Aufnahmen vom Gehirn in bisher unerreichter Qualität

Das dreidimensionale Hirnmodell "BigBrain" gewährt tiefe Einblicke in die menschliche Schaltzentrale. Erstmals ist es nun möglich, in allen drei Ebenen des Raums die komplizierte Struktur des Gehirns auf mikroskopischer Ebene zu sehen und zu verstehen. Einblicke mit einer Auflösung von 20 Mikrometern – das entspricht etwa der Größe einer Nervenzelle oder weniger als der Hälfte eines Haardurchmessers – machen dies möglich. Fünf Jahre haben Jülicher Forscher um die Neurowissenschaftlerin Prof. Dr. Katrin Amunts gemeinsam mit Kollegen aus Montreal (Kanada) an dem frei zugänglichen Modell gearbeitet.

",BigBrain' hilft uns, neue Erkenntnisse über das gesunde, aber auch erkrankte Gehirn zu gewinnen", berichtet Katrin Amunts, Direktorin des Instituts für Neurowissenschaften und Medizin am Forschungszentrum Jülich (INM-1) und Professorin für Hirnforschung am C. und O. Vogt-Institut der Heinrich-Heine-Universität Düsseldorf. Ein Beispiel: "Die menschliche Hirnrinde ist aufgrund ihrer Entwicklung sehr stark gefaltet", so die Neurowissenschaftlerin. Daher lasse sich die Dicke der Hirnrinde in einigen Arealen durch bildgebende Verfahren wie der Magnetresonanztomografie nur sehr ungenau bestimmen. Die Dicke der Hirnrinde verändert sich jedoch im Laufe des Lebens und auch bei neurodegenerativen Prozessen wie der Alzheimer’schen Erkrankung. "Mit Hilfe unseres hochauflösenden Hirnmodells können wir nun in verschiedenen funktionellen Hirnarealen wie etwa der motorischen Rinde oder einer Hirnregion, die unter anderem für Lernen und Gedächtnis wichtig ist, neue Einsichten in deren normalen Aufbau gewinnen und zahlreiche Strukturmerkmale messen", erläutert Katrin Amunts. Das wird dazu beitragen, Veränderungen in Patientengehirnen genau bestimmen und bewerten zu können.

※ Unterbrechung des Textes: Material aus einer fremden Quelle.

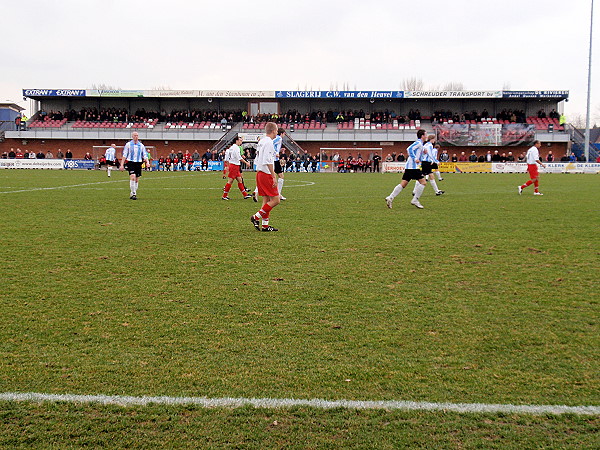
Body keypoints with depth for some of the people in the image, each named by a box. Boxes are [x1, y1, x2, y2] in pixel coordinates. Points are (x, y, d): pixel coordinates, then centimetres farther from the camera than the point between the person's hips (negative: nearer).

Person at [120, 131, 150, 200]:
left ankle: (132, 194, 17)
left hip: (138, 163, 3)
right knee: (133, 177, -20)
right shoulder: (128, 144, 3)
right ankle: (133, 194, -15)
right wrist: (122, 165, -4)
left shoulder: (141, 145, 10)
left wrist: (147, 162, -7)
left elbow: (145, 155, 12)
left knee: (137, 180, 4)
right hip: (130, 163, -3)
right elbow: (124, 155, 2)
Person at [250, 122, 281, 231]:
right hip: (266, 174, -10)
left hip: (259, 173, 10)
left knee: (266, 200, 11)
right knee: (275, 200, -6)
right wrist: (274, 176, -19)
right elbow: (268, 161, -21)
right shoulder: (269, 142, -13)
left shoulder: (261, 141, 15)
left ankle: (265, 225, 11)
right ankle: (256, 217, -6)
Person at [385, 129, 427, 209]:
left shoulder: (419, 143, 22)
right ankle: (415, 200, -5)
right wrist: (415, 159, -24)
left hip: (409, 167, 10)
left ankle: (390, 198, -3)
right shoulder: (418, 143, -7)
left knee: (403, 184, 4)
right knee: (423, 182, -6)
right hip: (413, 167, -10)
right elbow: (409, 149, -20)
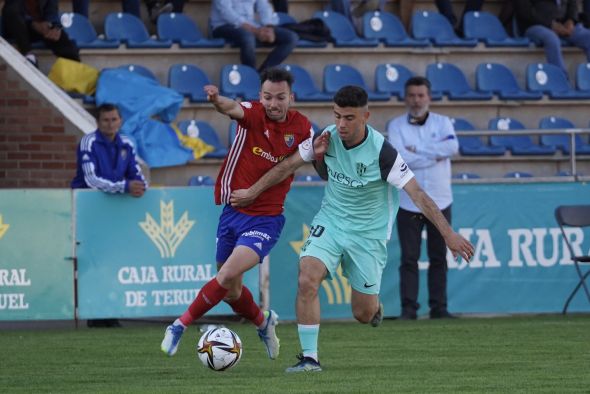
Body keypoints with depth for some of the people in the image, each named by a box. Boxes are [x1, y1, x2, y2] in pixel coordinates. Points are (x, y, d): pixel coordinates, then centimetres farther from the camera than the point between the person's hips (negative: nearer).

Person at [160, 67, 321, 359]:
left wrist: (320, 153, -23)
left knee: (227, 276, -22)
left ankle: (180, 326, -7)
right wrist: (218, 101, -57)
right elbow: (233, 109, -32)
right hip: (232, 213, 2)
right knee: (231, 290, 14)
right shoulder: (253, 113, -10)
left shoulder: (302, 128, -5)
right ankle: (263, 322, 43)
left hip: (265, 221, -2)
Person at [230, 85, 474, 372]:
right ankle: (309, 358, -14)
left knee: (364, 314, 1)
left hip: (368, 234, -3)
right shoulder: (329, 137, -9)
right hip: (330, 222, 3)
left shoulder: (382, 152, -22)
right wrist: (252, 192, 7)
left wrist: (449, 234, -27)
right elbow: (289, 165, 5)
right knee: (307, 280, -23)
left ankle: (374, 305, 41)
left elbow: (417, 194, -23)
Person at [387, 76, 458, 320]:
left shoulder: (442, 123, 7)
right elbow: (399, 158, -15)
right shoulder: (396, 126, 2)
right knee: (409, 259, -3)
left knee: (439, 258, 5)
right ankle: (408, 308, 0)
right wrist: (434, 155, -11)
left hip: (440, 202, 2)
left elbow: (452, 147, -13)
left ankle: (438, 307, 9)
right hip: (408, 203, -2)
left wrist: (417, 150, -13)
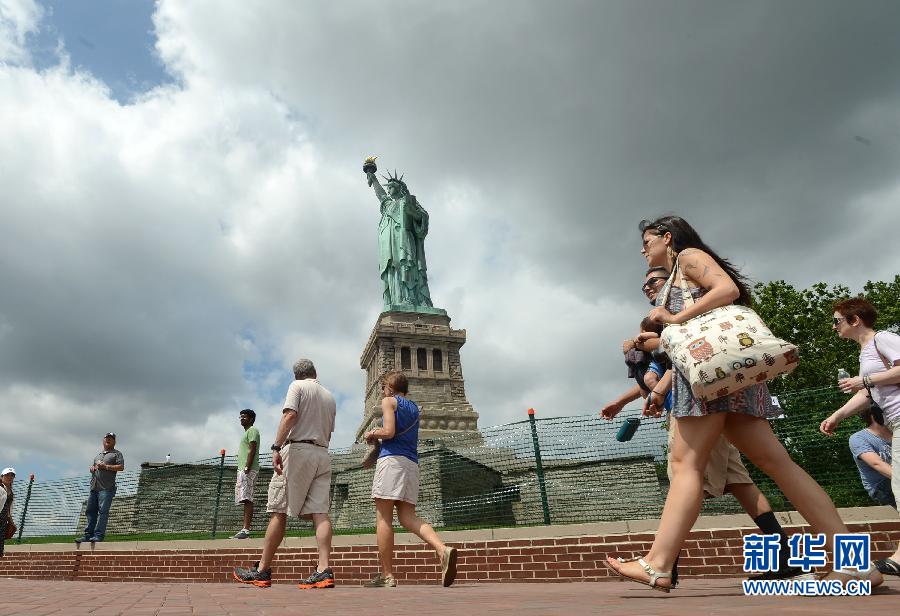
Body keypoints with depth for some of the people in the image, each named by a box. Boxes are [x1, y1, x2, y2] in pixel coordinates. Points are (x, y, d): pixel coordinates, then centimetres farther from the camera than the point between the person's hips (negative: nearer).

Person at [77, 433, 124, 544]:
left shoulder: (117, 453, 6)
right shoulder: (98, 455, 27)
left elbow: (121, 467, -6)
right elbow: (92, 466, 32)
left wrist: (106, 466, -11)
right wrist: (92, 468, 9)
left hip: (106, 488, -7)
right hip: (94, 487, 7)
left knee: (103, 511, -11)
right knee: (90, 511, 7)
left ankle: (99, 535, -12)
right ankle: (88, 534, 13)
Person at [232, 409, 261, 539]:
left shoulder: (252, 430, -3)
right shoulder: (247, 432, 27)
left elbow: (252, 450, -14)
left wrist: (246, 468, -22)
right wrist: (242, 471, 20)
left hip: (248, 470, -10)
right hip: (242, 470, 10)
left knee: (247, 500, -14)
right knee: (245, 500, 7)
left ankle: (246, 530, -19)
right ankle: (244, 530, 8)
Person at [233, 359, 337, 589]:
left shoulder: (297, 386, 3)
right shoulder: (329, 396, 20)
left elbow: (290, 415, -14)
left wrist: (276, 447, -17)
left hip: (298, 448, -5)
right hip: (323, 454, 6)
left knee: (279, 511, 0)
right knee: (320, 512, -2)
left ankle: (262, 570, 6)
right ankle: (324, 570, -10)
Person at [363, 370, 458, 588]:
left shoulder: (389, 401, 4)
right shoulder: (414, 407, 25)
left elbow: (389, 432, -10)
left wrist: (372, 433, 8)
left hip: (392, 458, -7)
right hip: (412, 463, 7)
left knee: (383, 517, -3)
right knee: (408, 516, 2)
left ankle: (387, 575, -3)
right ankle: (443, 550, -19)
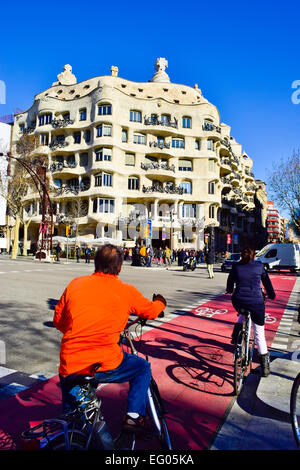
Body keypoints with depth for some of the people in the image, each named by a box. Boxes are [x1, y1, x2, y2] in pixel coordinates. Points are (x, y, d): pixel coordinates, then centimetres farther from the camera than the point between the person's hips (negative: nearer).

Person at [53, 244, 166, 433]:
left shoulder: (75, 284, 4)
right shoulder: (126, 291, 0)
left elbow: (58, 321, 13)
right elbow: (151, 311, 16)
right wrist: (160, 302, 39)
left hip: (70, 366, 4)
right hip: (105, 366, -3)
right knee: (143, 368, 24)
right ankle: (134, 416, 16)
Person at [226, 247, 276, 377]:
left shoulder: (236, 266, 6)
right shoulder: (259, 265, 5)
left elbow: (230, 281, 19)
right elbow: (267, 281, 15)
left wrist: (229, 290, 40)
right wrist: (271, 295, 32)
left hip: (238, 301, 1)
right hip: (256, 302, -1)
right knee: (259, 334, 11)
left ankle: (236, 335, 18)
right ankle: (265, 366, 14)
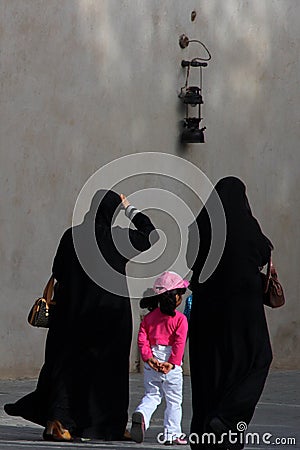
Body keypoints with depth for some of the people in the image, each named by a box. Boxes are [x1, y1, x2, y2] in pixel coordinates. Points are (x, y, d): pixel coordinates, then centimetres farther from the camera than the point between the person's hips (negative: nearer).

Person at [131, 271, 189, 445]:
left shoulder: (149, 317, 9)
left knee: (151, 395, 13)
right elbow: (179, 343, -15)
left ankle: (141, 414, -18)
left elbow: (142, 339, 0)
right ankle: (172, 434, 11)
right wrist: (172, 363, -17)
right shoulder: (180, 319, -7)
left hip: (152, 362, 4)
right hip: (170, 362, -4)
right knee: (174, 400, 8)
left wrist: (148, 357, -5)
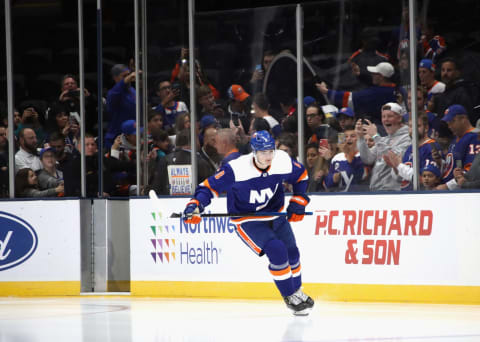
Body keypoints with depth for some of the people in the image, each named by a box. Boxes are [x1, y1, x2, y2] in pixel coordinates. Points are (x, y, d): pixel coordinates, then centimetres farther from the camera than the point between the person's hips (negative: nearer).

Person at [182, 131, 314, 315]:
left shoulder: (283, 161, -16)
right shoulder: (237, 169, -29)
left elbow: (301, 175, 5)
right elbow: (209, 186, -22)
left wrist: (298, 202, -1)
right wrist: (195, 206, -36)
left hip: (275, 214, 5)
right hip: (247, 220, -5)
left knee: (292, 253, 11)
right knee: (277, 252, -20)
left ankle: (297, 291, 38)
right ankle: (290, 297, -3)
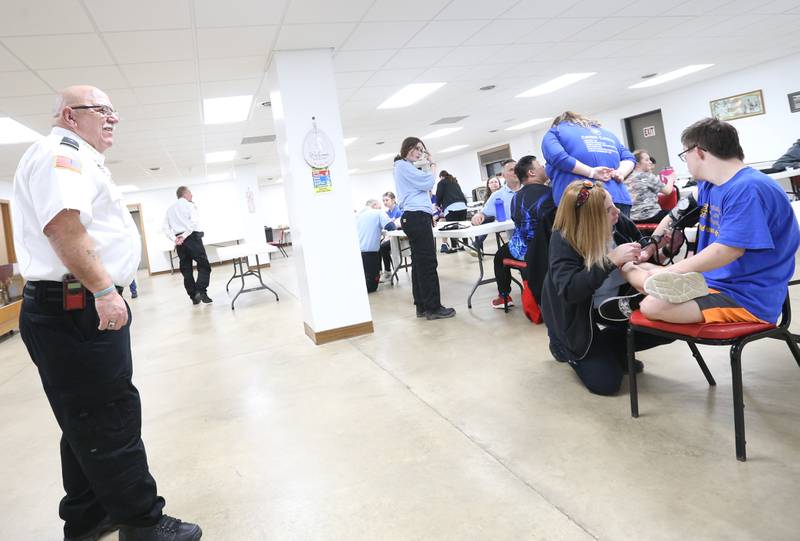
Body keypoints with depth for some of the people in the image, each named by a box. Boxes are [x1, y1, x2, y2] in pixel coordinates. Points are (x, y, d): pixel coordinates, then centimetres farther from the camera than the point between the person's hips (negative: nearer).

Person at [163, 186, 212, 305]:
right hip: (192, 238, -6)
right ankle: (201, 292, -18)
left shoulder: (170, 209, 16)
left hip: (179, 242, 6)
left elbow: (164, 228, 9)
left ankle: (194, 296, 9)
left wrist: (174, 239, 1)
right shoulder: (190, 205, -2)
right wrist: (184, 235, -16)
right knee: (204, 266, -3)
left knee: (186, 270, 9)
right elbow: (195, 222, -19)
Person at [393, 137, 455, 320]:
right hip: (417, 217, -11)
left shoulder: (406, 168, 26)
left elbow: (423, 186, 24)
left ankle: (422, 306, 12)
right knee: (428, 263, -11)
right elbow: (428, 182, -11)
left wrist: (427, 165, 17)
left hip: (415, 218, 11)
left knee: (419, 263, 9)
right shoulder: (403, 165, -5)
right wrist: (432, 164, 6)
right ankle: (433, 308, -8)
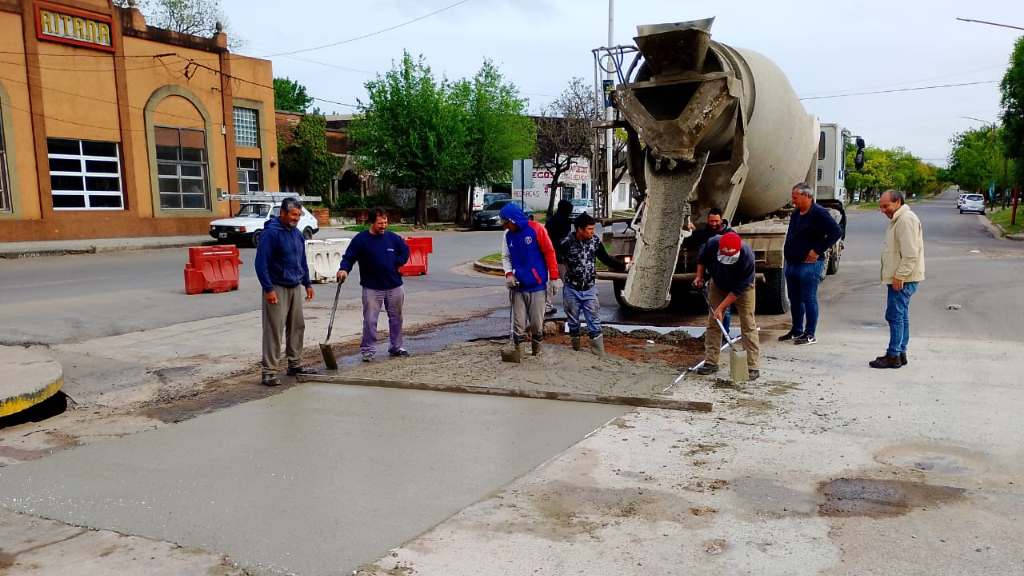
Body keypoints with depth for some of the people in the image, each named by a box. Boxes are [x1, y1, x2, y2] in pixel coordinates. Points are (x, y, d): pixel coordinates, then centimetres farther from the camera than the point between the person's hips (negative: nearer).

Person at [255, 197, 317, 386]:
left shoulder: (297, 233, 10)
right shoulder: (271, 233, -14)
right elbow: (261, 263, -17)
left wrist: (307, 283, 18)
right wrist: (268, 289, -20)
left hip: (295, 287, 8)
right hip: (277, 289, -8)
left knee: (297, 327, 13)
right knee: (274, 331, -6)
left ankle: (295, 365, 24)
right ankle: (269, 371, -1)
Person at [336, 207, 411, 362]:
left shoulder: (393, 237, 2)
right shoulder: (360, 239, -8)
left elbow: (405, 250, 15)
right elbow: (349, 257, -9)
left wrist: (398, 262, 1)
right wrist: (344, 269, -27)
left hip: (394, 287, 4)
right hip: (371, 288, -3)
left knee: (396, 318, 13)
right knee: (370, 320, -2)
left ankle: (396, 347, 26)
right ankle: (368, 350, 8)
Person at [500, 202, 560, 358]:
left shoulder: (536, 229, -10)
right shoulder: (507, 235, 3)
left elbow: (549, 253, -7)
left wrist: (554, 277, -9)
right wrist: (508, 274, -6)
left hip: (537, 285, -3)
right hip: (518, 286, 3)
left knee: (537, 323, 5)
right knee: (519, 323, 2)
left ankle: (536, 353, 23)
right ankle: (519, 355, 9)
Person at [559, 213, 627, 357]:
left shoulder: (595, 242, -5)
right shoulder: (567, 242, -16)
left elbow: (606, 259, 3)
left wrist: (623, 267, -7)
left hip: (589, 290, 2)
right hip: (571, 290, -2)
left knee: (595, 325, 0)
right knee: (573, 324, 12)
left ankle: (600, 357, 3)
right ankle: (576, 353, 28)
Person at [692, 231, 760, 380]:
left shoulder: (747, 256, -38)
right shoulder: (712, 244, -30)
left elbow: (740, 288, -29)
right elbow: (702, 258, -2)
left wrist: (721, 307, -28)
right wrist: (699, 277, -6)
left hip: (742, 288, -3)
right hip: (718, 285, 3)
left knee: (748, 325, -9)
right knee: (713, 323, 1)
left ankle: (753, 367, -7)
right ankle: (711, 362, 8)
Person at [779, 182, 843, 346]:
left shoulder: (819, 213, -13)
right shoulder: (796, 213, 13)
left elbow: (836, 232, -20)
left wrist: (818, 250, -18)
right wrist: (788, 252, 13)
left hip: (809, 264, -9)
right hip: (792, 263, 9)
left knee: (809, 299, -3)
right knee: (794, 299, 15)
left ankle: (810, 335, 4)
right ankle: (796, 331, 26)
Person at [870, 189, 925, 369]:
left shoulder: (906, 220, -16)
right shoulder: (898, 219, 18)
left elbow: (910, 253, -23)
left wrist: (899, 276, -22)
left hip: (903, 279, -11)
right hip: (900, 278, 11)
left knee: (895, 316, -8)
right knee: (901, 316, 14)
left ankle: (893, 356, -5)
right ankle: (900, 353, 21)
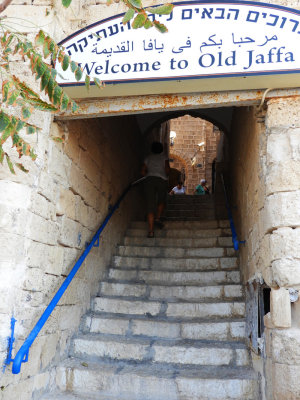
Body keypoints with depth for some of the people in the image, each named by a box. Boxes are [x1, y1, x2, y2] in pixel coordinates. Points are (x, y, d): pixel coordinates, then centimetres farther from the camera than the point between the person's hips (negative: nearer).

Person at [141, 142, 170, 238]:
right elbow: (167, 169, -1)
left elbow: (143, 172, 9)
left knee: (150, 205, -4)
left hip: (149, 180, 1)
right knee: (161, 201, 23)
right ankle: (158, 218, 0)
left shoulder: (148, 158, 17)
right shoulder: (164, 157, 11)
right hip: (162, 180, -1)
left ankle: (151, 231, -12)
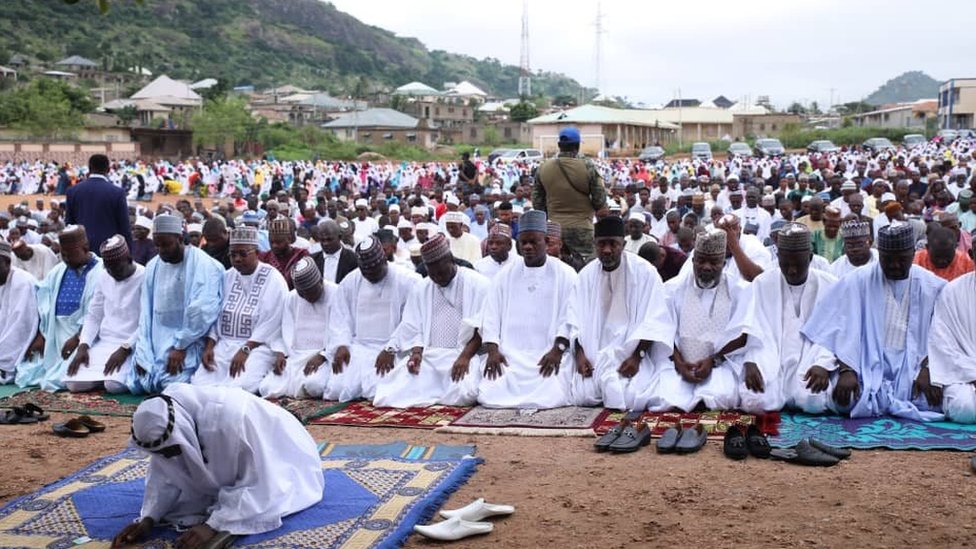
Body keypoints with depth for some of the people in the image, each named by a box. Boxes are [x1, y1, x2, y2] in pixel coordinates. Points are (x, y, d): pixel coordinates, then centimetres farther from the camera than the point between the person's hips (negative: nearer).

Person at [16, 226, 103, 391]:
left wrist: (78, 338, -20)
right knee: (26, 375, 2)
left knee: (58, 381, -19)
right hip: (53, 337, 7)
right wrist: (40, 335, -1)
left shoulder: (100, 272, -9)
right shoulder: (58, 271, 13)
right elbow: (44, 305, 9)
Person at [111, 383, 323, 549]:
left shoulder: (233, 419, -45)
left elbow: (257, 485, -38)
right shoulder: (163, 425, -27)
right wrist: (148, 519, -27)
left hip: (274, 461, -4)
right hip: (223, 465, 5)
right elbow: (164, 476, -13)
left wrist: (213, 526, -44)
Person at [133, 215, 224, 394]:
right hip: (156, 342, 6)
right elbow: (146, 311, 6)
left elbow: (201, 312, -17)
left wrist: (180, 347, -17)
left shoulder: (203, 265, -12)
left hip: (187, 342, -6)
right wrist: (142, 352, -2)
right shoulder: (153, 267, 8)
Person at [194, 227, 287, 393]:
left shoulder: (273, 279, -4)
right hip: (223, 345, 5)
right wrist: (209, 346, -3)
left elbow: (270, 323, -11)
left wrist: (245, 350, -18)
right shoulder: (227, 277, 14)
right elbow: (214, 314, 12)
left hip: (257, 346, -5)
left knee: (239, 386, -29)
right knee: (199, 382, -18)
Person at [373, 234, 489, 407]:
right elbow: (412, 329, 10)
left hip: (463, 354, -3)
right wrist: (416, 353, -10)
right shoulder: (420, 289, 13)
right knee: (392, 390, -21)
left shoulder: (477, 284, 0)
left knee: (462, 394, -34)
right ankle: (441, 392, 1)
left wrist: (465, 356, -18)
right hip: (428, 355, 3)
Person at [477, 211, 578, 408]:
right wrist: (493, 350, -7)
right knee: (491, 395, -19)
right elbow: (490, 316, 7)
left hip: (550, 354, -2)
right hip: (509, 354, 2)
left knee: (551, 397, -25)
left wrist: (558, 350, -16)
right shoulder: (505, 275, 12)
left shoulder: (565, 275, 5)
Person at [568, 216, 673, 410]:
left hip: (632, 352, -3)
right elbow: (575, 319, 4)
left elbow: (653, 321, -10)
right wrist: (579, 354, -10)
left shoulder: (644, 271, -6)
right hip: (595, 353, 3)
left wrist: (637, 356, -19)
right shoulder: (586, 274, 5)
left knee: (631, 400, -25)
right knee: (583, 397, -20)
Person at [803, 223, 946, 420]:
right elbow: (844, 329, -7)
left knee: (932, 400, -27)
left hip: (912, 365, 2)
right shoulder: (857, 281, 0)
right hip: (869, 366, -2)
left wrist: (927, 370, -14)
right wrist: (846, 370, -20)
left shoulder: (933, 286, 6)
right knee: (847, 399, -30)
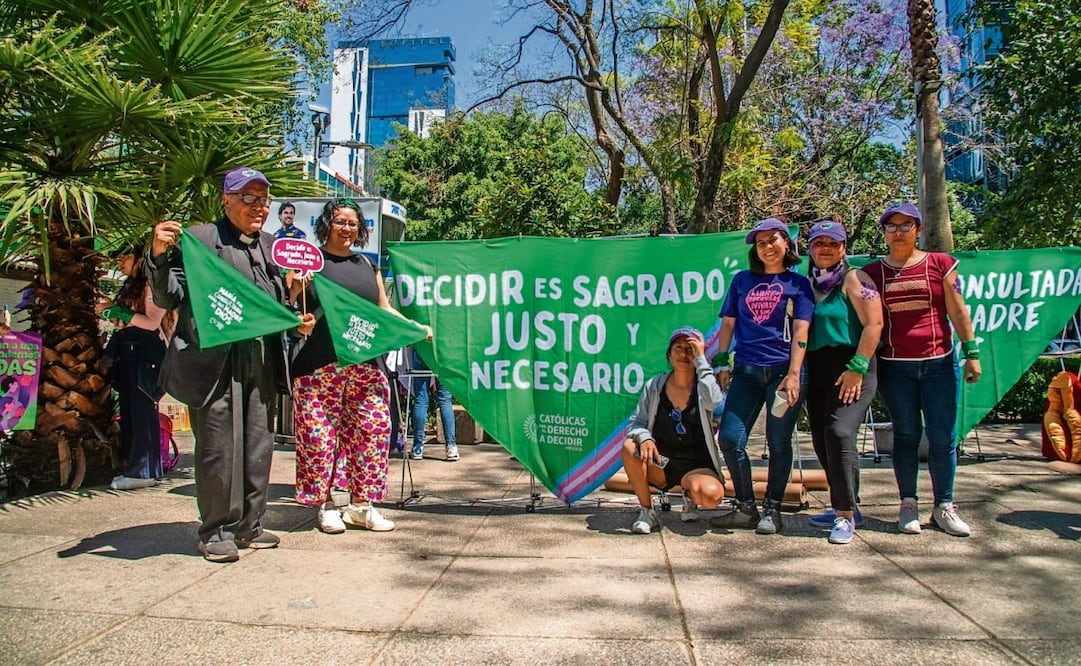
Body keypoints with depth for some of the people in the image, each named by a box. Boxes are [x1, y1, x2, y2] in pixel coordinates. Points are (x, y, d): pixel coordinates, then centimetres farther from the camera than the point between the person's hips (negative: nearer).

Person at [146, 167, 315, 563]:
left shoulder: (271, 245, 17)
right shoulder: (199, 239, -2)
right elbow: (167, 298, -5)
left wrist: (298, 321, 7)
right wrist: (159, 256, -21)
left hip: (262, 365, 6)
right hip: (215, 363, -6)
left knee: (258, 446, 11)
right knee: (219, 448, -1)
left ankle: (249, 526, 24)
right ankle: (216, 531, 13)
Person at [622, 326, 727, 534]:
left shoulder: (703, 386, -3)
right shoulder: (655, 386, 1)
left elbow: (713, 401, -28)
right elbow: (636, 422, -2)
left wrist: (701, 360, -24)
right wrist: (644, 437, -25)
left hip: (696, 466, -2)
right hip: (660, 463, 2)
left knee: (712, 494, -34)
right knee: (630, 447, -29)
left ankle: (690, 496, 7)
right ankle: (647, 512, -9)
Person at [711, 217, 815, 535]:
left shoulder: (798, 283, 5)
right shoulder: (742, 280, 13)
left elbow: (800, 332, -3)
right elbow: (728, 323, 14)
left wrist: (793, 375, -12)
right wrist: (722, 363, 5)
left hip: (783, 370, -3)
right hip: (746, 371, 3)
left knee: (778, 443, 3)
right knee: (729, 438, -4)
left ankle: (772, 510, 18)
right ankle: (746, 508, 11)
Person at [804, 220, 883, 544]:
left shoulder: (854, 279, -4)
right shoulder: (809, 283, 14)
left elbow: (873, 324, -12)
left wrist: (857, 368, -17)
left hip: (852, 369, -7)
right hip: (818, 372, 7)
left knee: (840, 434, -19)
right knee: (821, 441, 8)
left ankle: (845, 515, -9)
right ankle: (845, 508, 23)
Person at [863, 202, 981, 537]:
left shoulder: (940, 263, 4)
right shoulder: (873, 272, 6)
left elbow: (958, 311, 5)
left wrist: (971, 352, 1)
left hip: (939, 363, 0)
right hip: (895, 367, 0)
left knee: (942, 436, 2)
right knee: (906, 435, 6)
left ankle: (944, 506, 15)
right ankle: (908, 505, 15)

Tausende von Gewebeproben als Informationspool

Das virtuelle dreidimensionale Gehirn basiert auf Informationen aus über 7400 Gewebeschnitten mit einer Dicke von nur 20 Mikrometern, die aus einem menschlichen Gehirn gewonnen wurden. "Damit wurde vor mehr als fünf Jahren in Düsseldorf begonnen", berichtet Mitinitiator Prof. Karl Zilles, heute Senior-Professor in JARA-BRAIN, dem Hirnforschungsverbund zwischen dem Forschungszentrum Jülich und der RWTH Aachen. Jeder einzelne Gewebeschnitt wurde im Forschungszentrum Jülich eingescannt und anschließend dreidimensional an Großrechnern rekonstruiert. "Die Verarbeitung der hauchdünnen, fragilen Gewebeproben ist extrem schwierig und aufwändig", sagt Katrin Amunts. Es entstehen beim Schneiden der hauchdünnen Schnitte mitunter Risse oder Falten, die in den digitalisierten Schnitten mit Hilfe moderner Bildverarbeitungstools "repariert" werden müssen, so die Forscherin. Um die riesigen Datensätze zu verarbeiten, dreidimensional zu rekonstruieren und im Detail auszuwerten, benötigten die Wissenschaftlerinnen und Wissenschaftler leistungsstarke Supercomputer in Kanada und Jülich.

"Human Brain Project" profitiert von "BigBrain"

Die mit Hilfe von "BigBrain" gewonnenen Erkenntnisse fließen auch in das europäische Großprojekt "Human Brain Project" (HBP) ein, an dem Jülicher Experten aus den Neurowissenschaften und der Informationstechnologie beteiligt sind. Mit Forscherinnen und Forschern aus über 80 wissenschaftlichen Einrichtungen in 23 Ländern haben sie das Ziel, innerhalb von zehn Jahren das komplette menschliche Gehirn von der molekularen Ebene bis hin zur Interaktion ganzer Hirnregionen auf einem Supercomputer der Zukunft zu simulieren. Neben den neurowissenschaftlichen Erkenntnissen bringen die Jülicher Wissenschaftlerinnen und Wissenschaftler auch innovative Softwaretools in das HBP-Vorhaben ein. Mit ihnen können zum Beispiel Daten aus anderen Hirnmodellen in das frei zugängliche Softwaretool "BigBrain" integriert und der wissenschaftlichen Öffentlichkeit zur Verfügung gestellt werden.